Cela donnait, pour moi, des situations inattendues.Venir me demander d'augmenter le prix du café pour financer une avancée sociale. Soutenue par le personnel, cette augmentation passait comme une lettre à la poste.
Nous avons ainsi monté un fonds de solidarité pour venir en aide à nos travailleurs face à des difficultés financières. Nous pouvions ainsi octroyer des micros crédits au personnel ; par exemple pour payer une garantie locative ou un achat nécessaire.
Une demi journée par semaine, Bertrand se mettait à la disposition du personnel pour résoudre des problèmes administratifs qui leurs étaient propres. Il veillait aussi à ce que tous les contrats de travail (plus de 25) soient en ordre et correctement enregistrés. Cela nous a aussi amenés à une situation cocasse : nous avons eu un contrôle de l'inspection sociale par un inspecteur qui nous a demandé d'arrêter d'envoyer le double des contrats - pourtant une obligation légale- car il ne savait plus ou les mettre, et que si toutes les sociétés le faisaient, il faudrait construire un bâtiment pour les entreposer.
Apparemment, et dans ce cas malheureusement pour lui, il n'aurait pas eu les mêmes rigueurs face aux règles administratives qui le liaient à sa " liberté conditionnelle ". Voila plus de 7 ans qu'il est sorti. Deux ans encore et il retrouvait une liberté sans plus de conditionnelle. Il aurait levé sa garde par la banalisation des règles administratives. Mais personne ne s'est gardé de les lui rappeler. Personne de l'administration n'a bougé. Jusqu'à ce jeudi matin.

Notre microsystème a basculé un jeudi matin de mai à 5h30. La Brasserie est perquisitionnée par une cellule d'experts cagoulés portant gilet pare balle et mitraillette. Et Bertrand est arrêté bandeau sur les yeux et menotté dans le dos .Virginie, notre collaboratrice et amie intime de Bertrand subit le même sort. Tout notre matériel informatique est saisi. Le personnel du Verschu est décapité, son patron dépité.
Le lendemain la presse présente Bertrand comme un terroriste, Constant comme un truand et Jean François comme un psychopathe dangereux. Abdel, le libanais, ils ne savent pas trop et Wahoub, journaliste à la RTBF, sont également arrêtés. Le jour même le contrat de travail de Wahoub est suspendu.
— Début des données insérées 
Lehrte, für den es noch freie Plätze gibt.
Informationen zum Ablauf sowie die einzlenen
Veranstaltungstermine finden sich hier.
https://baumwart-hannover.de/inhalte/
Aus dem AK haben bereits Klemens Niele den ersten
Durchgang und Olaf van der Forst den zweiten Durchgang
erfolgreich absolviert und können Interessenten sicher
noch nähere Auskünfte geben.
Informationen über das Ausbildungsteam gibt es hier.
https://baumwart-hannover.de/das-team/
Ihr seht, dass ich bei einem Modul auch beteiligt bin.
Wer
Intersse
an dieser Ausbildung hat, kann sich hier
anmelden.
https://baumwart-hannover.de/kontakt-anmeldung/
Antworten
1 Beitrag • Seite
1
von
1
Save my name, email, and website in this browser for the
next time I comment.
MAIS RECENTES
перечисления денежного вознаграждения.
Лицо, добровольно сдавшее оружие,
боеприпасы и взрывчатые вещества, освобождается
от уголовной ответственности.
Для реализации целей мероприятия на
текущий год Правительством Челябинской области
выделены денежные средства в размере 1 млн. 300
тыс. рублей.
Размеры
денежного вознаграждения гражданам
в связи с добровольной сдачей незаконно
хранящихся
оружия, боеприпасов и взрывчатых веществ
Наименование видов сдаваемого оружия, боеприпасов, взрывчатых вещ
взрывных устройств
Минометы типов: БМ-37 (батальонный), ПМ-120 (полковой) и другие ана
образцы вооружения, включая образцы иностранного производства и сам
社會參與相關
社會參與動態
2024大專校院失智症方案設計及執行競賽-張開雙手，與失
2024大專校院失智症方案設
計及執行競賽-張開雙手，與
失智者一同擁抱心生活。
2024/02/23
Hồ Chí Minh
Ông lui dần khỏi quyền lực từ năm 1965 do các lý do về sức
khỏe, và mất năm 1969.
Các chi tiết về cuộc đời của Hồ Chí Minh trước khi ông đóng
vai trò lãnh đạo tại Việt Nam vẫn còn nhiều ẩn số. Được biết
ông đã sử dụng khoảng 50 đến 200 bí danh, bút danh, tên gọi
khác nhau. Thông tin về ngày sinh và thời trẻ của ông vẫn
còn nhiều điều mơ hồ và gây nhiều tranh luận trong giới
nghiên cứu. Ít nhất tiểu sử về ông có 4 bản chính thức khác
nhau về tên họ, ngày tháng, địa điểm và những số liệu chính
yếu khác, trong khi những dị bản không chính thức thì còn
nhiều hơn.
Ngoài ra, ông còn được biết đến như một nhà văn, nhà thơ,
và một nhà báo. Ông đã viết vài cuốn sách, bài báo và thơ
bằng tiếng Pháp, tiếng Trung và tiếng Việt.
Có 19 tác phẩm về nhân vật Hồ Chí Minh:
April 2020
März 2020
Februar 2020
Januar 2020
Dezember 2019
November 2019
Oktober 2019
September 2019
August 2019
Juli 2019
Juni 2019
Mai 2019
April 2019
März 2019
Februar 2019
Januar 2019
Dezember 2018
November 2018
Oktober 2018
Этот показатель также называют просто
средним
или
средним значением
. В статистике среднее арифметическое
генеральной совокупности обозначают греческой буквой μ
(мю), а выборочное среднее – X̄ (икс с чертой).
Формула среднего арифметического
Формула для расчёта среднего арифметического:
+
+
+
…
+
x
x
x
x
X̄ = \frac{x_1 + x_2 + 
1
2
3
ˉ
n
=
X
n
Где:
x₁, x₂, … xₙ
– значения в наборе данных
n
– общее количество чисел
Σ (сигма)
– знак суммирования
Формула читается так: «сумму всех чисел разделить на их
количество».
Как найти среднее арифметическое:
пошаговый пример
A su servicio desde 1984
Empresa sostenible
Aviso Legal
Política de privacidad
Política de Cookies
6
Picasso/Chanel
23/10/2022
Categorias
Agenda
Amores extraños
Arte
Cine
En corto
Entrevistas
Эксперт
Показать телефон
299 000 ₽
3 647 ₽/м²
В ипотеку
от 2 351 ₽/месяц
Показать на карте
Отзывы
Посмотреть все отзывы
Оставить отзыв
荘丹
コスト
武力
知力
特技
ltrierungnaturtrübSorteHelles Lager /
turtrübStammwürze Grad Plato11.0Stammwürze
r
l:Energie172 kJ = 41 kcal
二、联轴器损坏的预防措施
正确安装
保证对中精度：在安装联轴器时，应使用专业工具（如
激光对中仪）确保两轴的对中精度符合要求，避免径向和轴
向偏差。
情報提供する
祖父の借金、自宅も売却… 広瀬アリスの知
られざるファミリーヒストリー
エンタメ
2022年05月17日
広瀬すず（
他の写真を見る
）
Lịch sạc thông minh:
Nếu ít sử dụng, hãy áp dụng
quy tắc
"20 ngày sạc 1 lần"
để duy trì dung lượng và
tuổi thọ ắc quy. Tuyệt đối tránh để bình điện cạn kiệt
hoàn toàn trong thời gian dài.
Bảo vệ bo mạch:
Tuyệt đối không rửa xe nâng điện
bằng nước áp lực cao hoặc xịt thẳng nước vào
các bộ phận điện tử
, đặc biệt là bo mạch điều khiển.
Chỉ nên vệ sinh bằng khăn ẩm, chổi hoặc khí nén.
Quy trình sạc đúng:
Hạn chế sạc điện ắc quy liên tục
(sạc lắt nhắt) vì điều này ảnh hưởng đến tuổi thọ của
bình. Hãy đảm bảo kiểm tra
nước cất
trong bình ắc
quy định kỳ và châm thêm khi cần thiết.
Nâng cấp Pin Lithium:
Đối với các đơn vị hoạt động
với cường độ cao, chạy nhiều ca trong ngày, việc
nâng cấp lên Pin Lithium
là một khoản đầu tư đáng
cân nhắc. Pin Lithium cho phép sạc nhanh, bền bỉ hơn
Dans certains médias la " Brasserie Verschueren " passe pour un café d'extrême gauche qui abriterait une organisation douteuse appelée Secours Rouge.
Jusqu'a ce fameux matin, le Secours Rouge représentait, certains soirs, 2 tables au Verschu à côté de la table d'une compagnie de danse, à côté de la table des dessinateurs d'un magazine pour enfant, à côté de la table du personnel d'un centre culturel francophone qui jouxte la table d'un centre culturel flamand, à côté de nombreux théâtreux et à côté de quelques uns qui ont rêvé l'Union St Gilloise en première division.
Et tout cela cohabite dans cette magnifique Brasserie, classée par les monuments et sites, grâce au fait que nous respectons et défendons la diversité culturelle et la pluralité des idées.
J'attends maintenant une réponse qui me viendra de la justice belge ; si Bertrand Sassoye est déclaré coupable en vertu des lois anti-terroristes, déjà mises en application en Italie, ne doit on pas m'arrêter pour mes sympathies publiques, à l'homme qu'est devenu Bertrand Sassoye.